Dr. Matthieu R Bloch

Wednesday October 13, 2021

Logistics

  • Assignment 4 due October 14, 2021
    • Hard deadline on October 16

What’s on the agenda for today?

  • Last time: solving least squares
    • Minimum \(\norm[2]{\cdot}\) solution
    • Regularized least squares
  • Today
    • Extension to infinite dimension
    • Representer theorem
  • Reading: Romberg, lecture notes 8/9

Ridge regression

  • We can adapt the regularization approach to the situation of a finite dimension Hilbert space \(\calF\) \[ \min_{f\in\calF}\sum_{i=1}^n(y_i-f(\bfx_i))^2 + \lambda\norm[\calF]{f}^2 \]

    • We are penalizing the norm of the entire function \(f\)
  • Using a basis for the space \(\set{\psi_i}_{i=1}^d\) , and constructing \(\boldsymbol{\Psi}\) as earlier, we obtain \[ \min_{\bftheta\in\bbR^d}\norm[2]{\bfy-\boldsymbol{\Psi}\bftheta}^2 + \lambda \bftheta^\intercal\matG\bftheta \] with \(\matG\) the Gram matrix for the basis.

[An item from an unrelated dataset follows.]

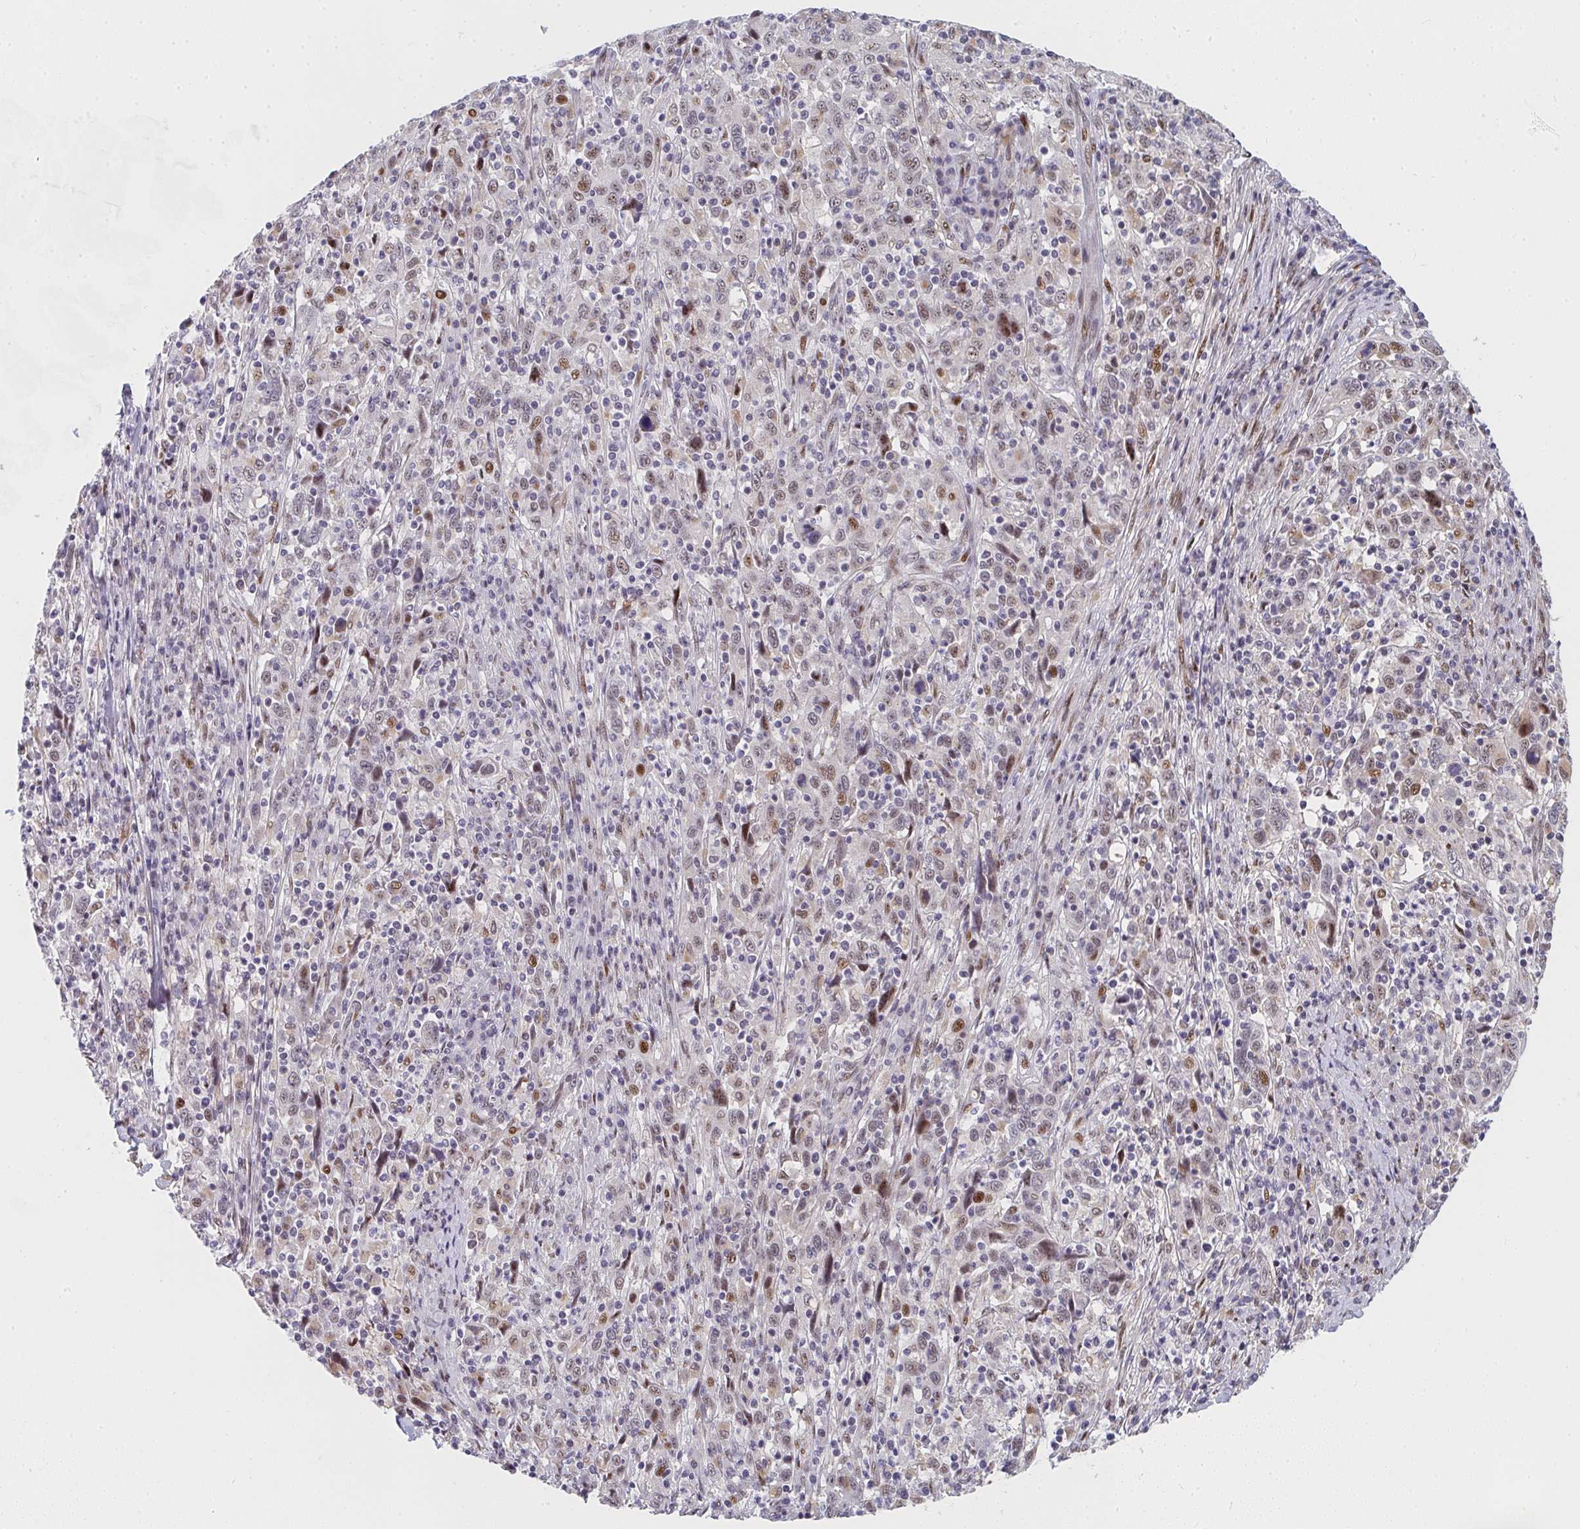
{"staining": {"intensity": "moderate", "quantity": "25%-75%", "location": "nuclear"}, "tissue": "cervical cancer", "cell_type": "Tumor cells", "image_type": "cancer", "snomed": [{"axis": "morphology", "description": "Squamous cell carcinoma, NOS"}, {"axis": "topography", "description": "Cervix"}], "caption": "This is a photomicrograph of IHC staining of squamous cell carcinoma (cervical), which shows moderate staining in the nuclear of tumor cells.", "gene": "ZIC3", "patient": {"sex": "female", "age": 46}}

  • If \(\boldsymbol{\Psi}^\intercal \boldsymbol{\Psi}+\lambda\matG\) is invertible, we find the solution as \[ \bftheta^* = (\boldsymbol{\Psi}^\intercal \boldsymbol{\Psi}+\lambda\matG)^{-1}\boldsymbol{\Psi}^\intercal \bfy \] and we can reconstruct the function as \(f(\bfx) = \sum_{i=1}^d\theta_i^*\psi_{i}(\bfx)\).

  • If \(\bfG\) is well conditioned, the resulting function is not too sensitive to the choice of the basis

Least-Squares in infinite dimension Hilbert spaces

  • In \(\bbR^d\), the problem \(\min_{\bftheta\in\bbR^d}\norm[2]{\bfy-\bfX\bftheta}^2 + \lambda\norm[2]{\bftheta}^2\) has a solution \[ \bftheta^* = \matX^\intercal\bfalpha\textsf{ with } \bfalpha =(\bfX\bfX^\intercal+\lambda\bfI)^{-1}\bfy \] \(\matX\matX^\intercal\in\bbR^{n\times n}\) is dimension independent! We will be able to extend this to infinite dimensional Hilbert spaces!

  • Let \(\calF\) be a Hilbert space and let \(f\in\calF\) be the function we are trying to estimate

    • We will estimate \(f\in\calF\) using noisy observations \(\dotp{f}{x_i}\) with \(\set{x_i}_{i=1}^n\) elements of \(\calF\)

    • This is the equivalent of saying \(\bfy = \bfA\bfx+\bfn\) in finite dimension

  • The solution to \[ \min_{f\in\calF}\sum_{i=1}^n\abs{y_i-{\dotp{f}{x_i}}_{\calH}}^2+\lambda\norm[\calH]{f} \] \[ f = \sum_{i=1}^n\alpha_i x_i\textsf{ with } \bfalpha = (\matK+\lambda\matI)^{-1}\vecy\qquad \matK=\mat{c}{\dotp{x_i}{x_j}}_{1\leq i,j\leq n} \]

  • We will see that the situation of the representer theorem happens in Reproducing Kernel Hilber Space (RKHS)